Zu beachten ist jedoch folgendes:

- Stärkere Farbstiche können auch durch die Serienstreuung bedingt sein.     Ggf. lohnt sich ein Austausch des Monitors. (Neukauf oder RMA)
- Farbkorrekturen knabbern an der Zahl der darstellbaren Farben. Wer     eine Farbe stark runterregelt, riskiert Banding (ein Grund mehr für     Monitore, die so etwas gar nicht erst nötig haben)                           

Und was ist mit den kostenpflichtigen Tools/Geräten?

Einige Hersteller bieten kostenpflichtige Tools/Geräte zur Justierung    der Farbdarstellung an. Diese Tools sind aber für den Home-Anwender    (Außnahme: Hobby-Fotografen) unnötig. Die oben genannten Tools sind    völlig ausreichend für eine gute Farbkallibierung.

Für Hobby bzw. Profifotografen, Webdesigner, Videobearbeitung, AutoCAD    etc. sind diese hauptsächlich vorgesehen, da die Farbdarstellung auf    Grafiken, Fotos, Videos und Ausdrucken übereinstimmen muss. 

-  X-Rite
-  Datacolor
-  Pantone





> Die Farben wirken auch etwas verwaschen finde ich.


Aktivere mal den Game-Mode und nimm den als Ausgangspunkt für die weiteren Einstellungen. 



> Komisch ist es auch wenn ich auf 144 Hz Betrieb umstelle und ein  Programm anmache dann sieht es so aus als würde das Bild flattern.

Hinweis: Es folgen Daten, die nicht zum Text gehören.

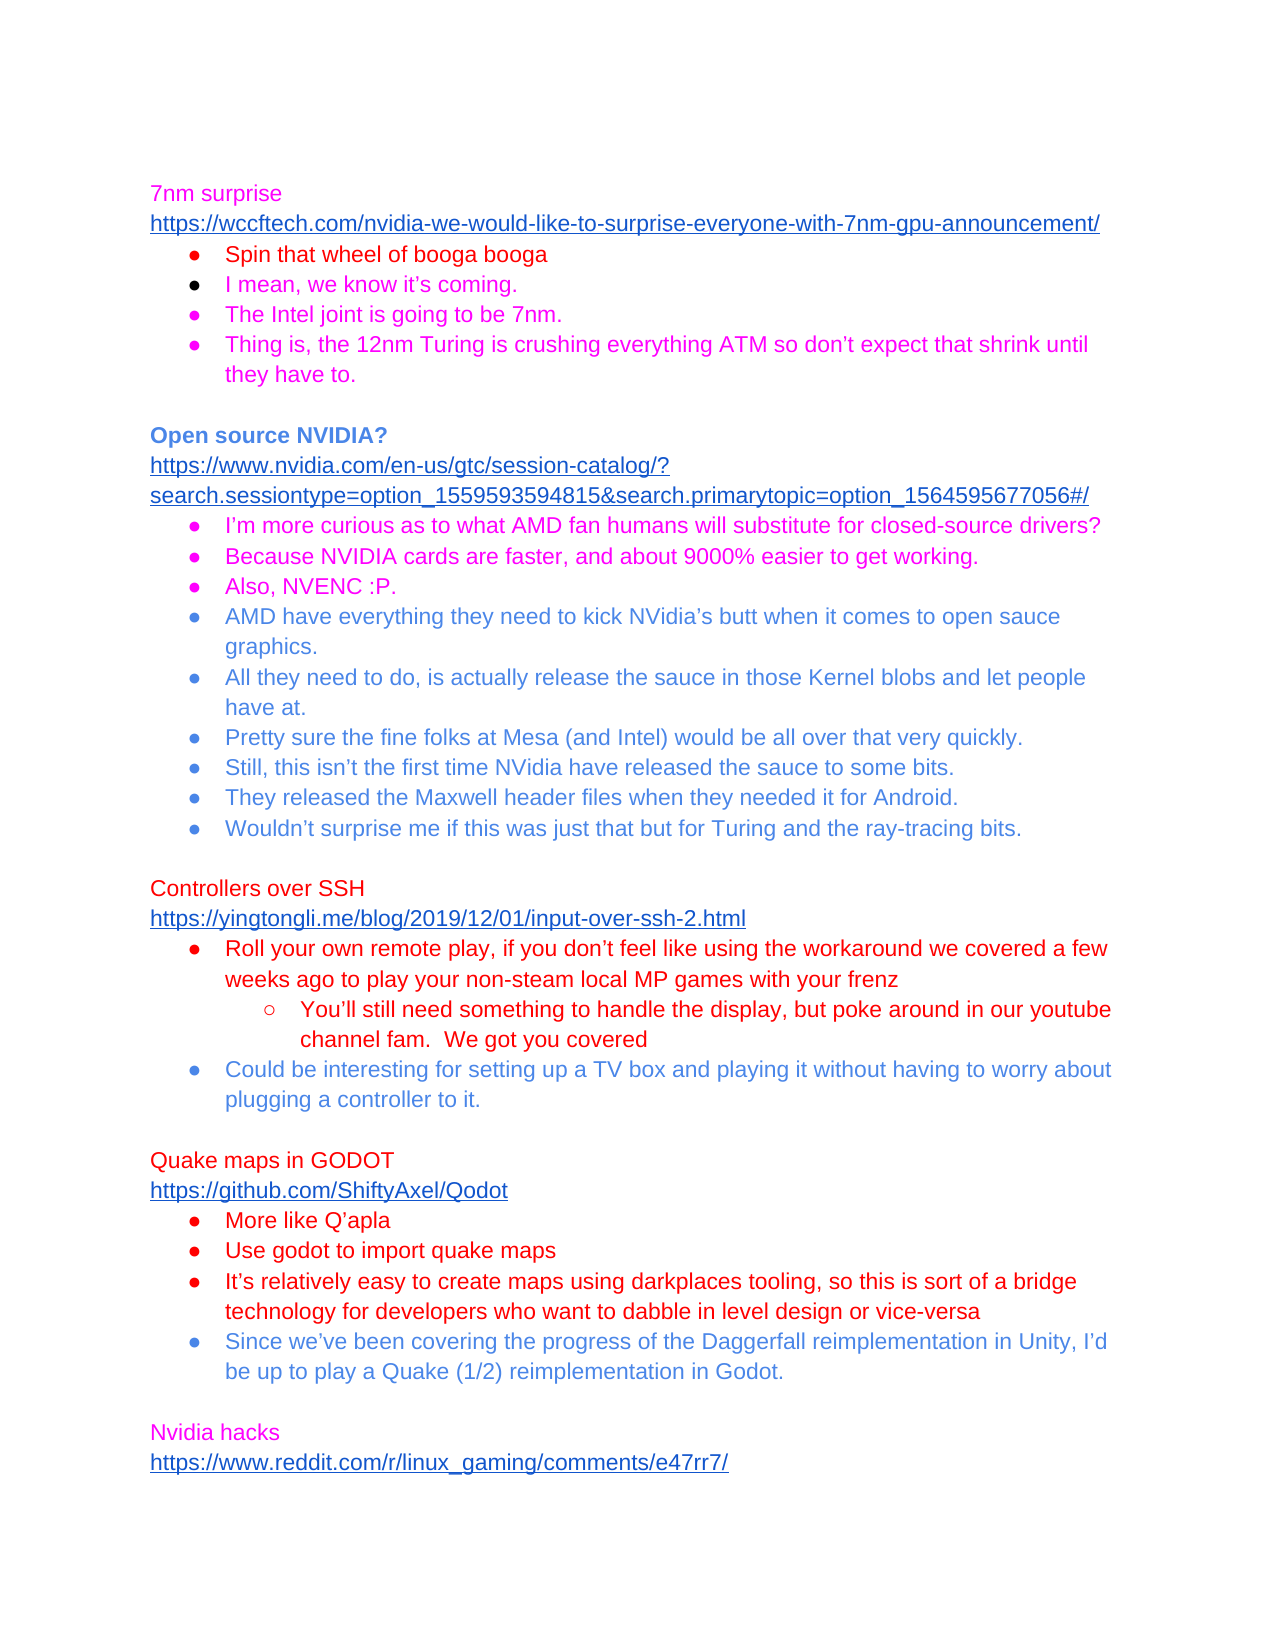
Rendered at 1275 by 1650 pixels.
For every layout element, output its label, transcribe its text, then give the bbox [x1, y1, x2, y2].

list I’m more curious as to what AMD fan humans will substitute for closed-source drivers? [187, 512, 1125, 539]
list Still, this isn’t the first time NVidia have released the sauce to some bits. [187, 754, 1125, 781]
text https://www.reddit.com/r/linux_gaming/comments/e47rr7/ [150, 1449, 1125, 1475]
text Quake maps in GODOT [150, 1147, 1125, 1173]
list Thing is, the 12nm Turing is crushing everything ATM so don’t expect that shrink until they have to. [187, 331, 1125, 388]
text https://www.nvidia.com/en-us/gtc/session-catalog/?search.sessiontype=option_1559593594815&search.primarytopic=option_1564595677056#/ [150, 452, 1125, 509]
list You’ll still need something to handle the display, but poke around in our youtube channel fam. We got you covered [262, 996, 1125, 1052]
text https://yingtongli.me/blog/2019/12/01/input-over-ssh-2.html [150, 905, 1125, 932]
list Use godot to import quake maps [187, 1237, 1125, 1264]
list AMD have everything they need to kick NVidia’s butt when it comes to open sauce graphics. [187, 603, 1125, 660]
list The Intel joint is going to be 7nm. [187, 301, 1125, 327]
text Nvidia hacks [150, 1419, 1125, 1445]
list They released the Maxwell header files when they needed it for Android. [187, 784, 1125, 811]
list Also, NVENC :P. [187, 573, 1125, 599]
list Because NVIDIA cards are faster, and about 9000% easier to get working. [187, 543, 1125, 569]
text Controllers over SSH [150, 875, 1125, 901]
list It’s relatively easy to create maps using darkplaces tooling, so this is sort of a bridge technology for developers who want to dabble in level design or vice-versa [187, 1268, 1125, 1324]
list Pretty sure the fine folks at Mesa (and Intel) would be all over that very quickly. [187, 724, 1125, 750]
list More like Q’apla [187, 1207, 1125, 1234]
text 7nm surprise [150, 180, 1125, 207]
list Roll your own remote play, if you don’t feel like using the workaround we covered a few weeks ago to play your non-steam local MP games with your frenz [187, 935, 1125, 992]
list All they need to do, is actually release the sauce in those Kernel blobs and let people have at. [187, 663, 1125, 720]
list I mean, we know it’s coming. [187, 271, 1125, 297]
text https://wccftech.com/nvidia-we-would-like-to-surprise-everyone-with-7nm-gpu-announcement/ [150, 210, 1125, 237]
list Could be interesting for setting up a TV box and playing it without having to worry about plugging a controller to it. [187, 1056, 1125, 1113]
text https://github.com/ShiftyAxel/Qodot [150, 1177, 1125, 1203]
list Since we’ve been covering the progress of the Daggerfall reimplementation in Unity, I’d be up to play a Quake (1/2) reimplementation in Godot. [187, 1328, 1125, 1385]
text Open source NVIDIA? [150, 422, 1125, 448]
list Wouldn’t surprise me if this was just that but for Turing and the ray-tracing bits. [187, 814, 1125, 841]
list Spin that wheel of booga booga [187, 241, 1125, 267]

Davon hab ich noch nie bis jetzt gehört. Hast du mal ein anderes DVI-Kabel probiert?


----------



## Gast0707215 (12. September 2013)

Eins kann ich dir gleich sagen, die richtige Einstellung für den Monitor zu finden, ist nicht leicht und dauert etwas.

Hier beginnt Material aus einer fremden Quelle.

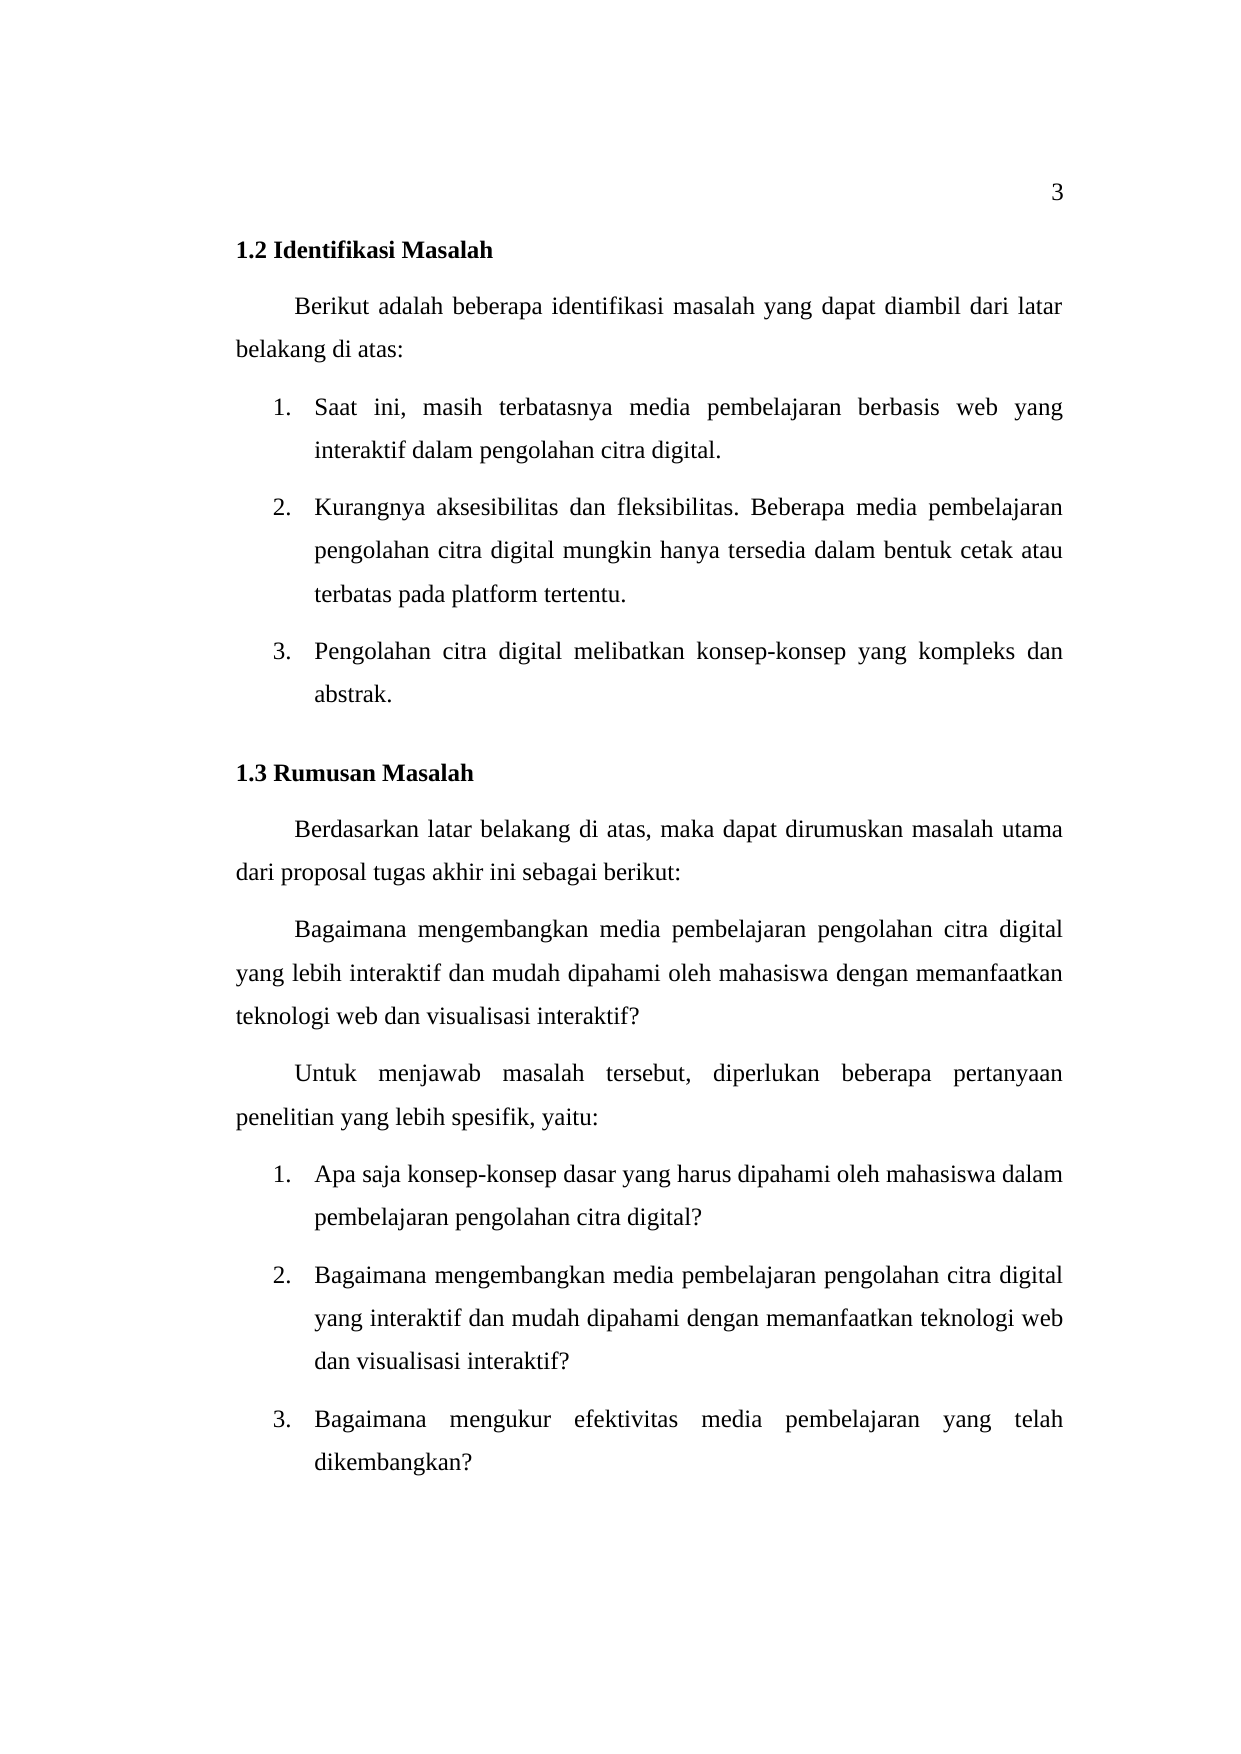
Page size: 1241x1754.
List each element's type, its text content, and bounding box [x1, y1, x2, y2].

text Berikut adalah beberapa identifikasi masalah yang dapat diambil dari latar belakang di atas: [236, 291, 1063, 363]
list Bagaimana mengukur efektivitas media pembelajaran yang telah dikembangkan? [273, 1404, 1063, 1476]
list Bagaimana mengembangkan media pembelajaran pengolahan citra digital yang interaktif dan mudah dipahami dengan memanfaatkan teknologi web dan visualisasi interaktif? [273, 1260, 1063, 1375]
text Bagaimana mengembangkan media pembelajaran pengolahan citra digital yang lebih interaktif dan mudah dipahami oleh mahasiswa dengan memanfaatkan teknologi web dan visualisasi interaktif? [236, 914, 1063, 1029]
list Pengolahan citra digital melibatkan konsep-konsep yang kompleks dan abstrak. [273, 636, 1063, 708]
subtitle Identifikasi Masalah [236, 235, 1063, 264]
text Berd​asarkan latar belakang di atas, maka dapat dirumuskan masalah utama dari proposal tugas akhir ini sebagai berikut: [236, 814, 1063, 886]
subtitle Rumusan Masalah [236, 758, 1063, 787]
list Kurangnya aksesibilitas dan fleksibilitas. Beberapa media pembelajaran pengolahan citra digital mungkin hanya tersedia dalam bentuk cetak atau terbatas pada platform tertentu. [273, 492, 1063, 607]
list Apa saja konsep-konsep dasar yang harus dipahami oleh mahasiswa dalam pembelajaran pengolahan citra digital? [273, 1159, 1063, 1231]
text Untuk menjawab masalah tersebut, diperlukan beberapa pertanyaan penelitian yang lebih spesifik, yaitu: [236, 1058, 1063, 1130]
list Saat ini, masih terbatasnya media pembelajaran berbasis web yang interaktif dalam pengolahan citra digital. [273, 392, 1063, 463]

Kann dir hierbei zwei Sammelthreads empfehlen:

Asus VG248QE 144hz 3D Vision 2: The Official Thread - [H]ard|Forum

NEW Asus VG248QE 144hz 1ms TN 1080p

Findest in beiden Threads einige Farbprofile für den Monitor (beim ersten ist am Anfang eine Auflistung), hier wirste einfach mal durchprobieren müssen. Ich bin zur Zeit mit dem 144hzFinal.icm (das einzige Profil, bei dem die dunklen Ecken in BF3 nicht zu dunkel werden) unterwegs (erster Link) und bin zumindest für Battlefield 3 damit sehr glücklich. Allerdings stelle ich für jedes Game, das ich neu spiele bzw. ein älteres wieder etwas aktiver spiele nahezu alles um. 

In knapp 1,5 Monaten kommt z.B. BF4 raus, was vermutlich wieder in einer etwas länger dauernden Umstellerei resultieren wird 



Also mal schnell 5 Minuten hinsetzen und irgendwelche Einstellungen zu übernehmen, die du auf Google oder sonstwo findest, wird nicht zum gewünschten Resultat führen. Hast du ihn allerdings mal deinem Empfinden nach gut eingestellt, ist das wirklich ein Zockererlebnis aller erster Klasse. 
Also Geduld wird definitiv belohnt


----------



## waldemar93 (12. September 2013)

Ich denke ich habe nun die Einstellungen gefunden. Jedoch geht 144 Hz immer noch nicht. Wenn ich z.B. ein Programm öffne dann verzerrt sich das Bild ein Stück. Manchmal verzerrt sich der ganze Bildschirm. Auf 120 Hz läuft es flüssig.


----------



## Painkiller (12. September 2013)

Treiber der Grafikkarte aktuell? DVI Kabel in Ordnung? DVI-Slots an der Karte mal getauscht? Funktioniert 144Hz an einem anderen PC?


----------



## waldemar93 (14. September 2013)

Komisch, irgendwie funktioniert jetzt 144 Hz nach einem PC Neustart..


----------



## Painkiller (17. September 2013)

Wie heißt doch gleich das alte Sprichwort? Jeder Reboot tut gut! 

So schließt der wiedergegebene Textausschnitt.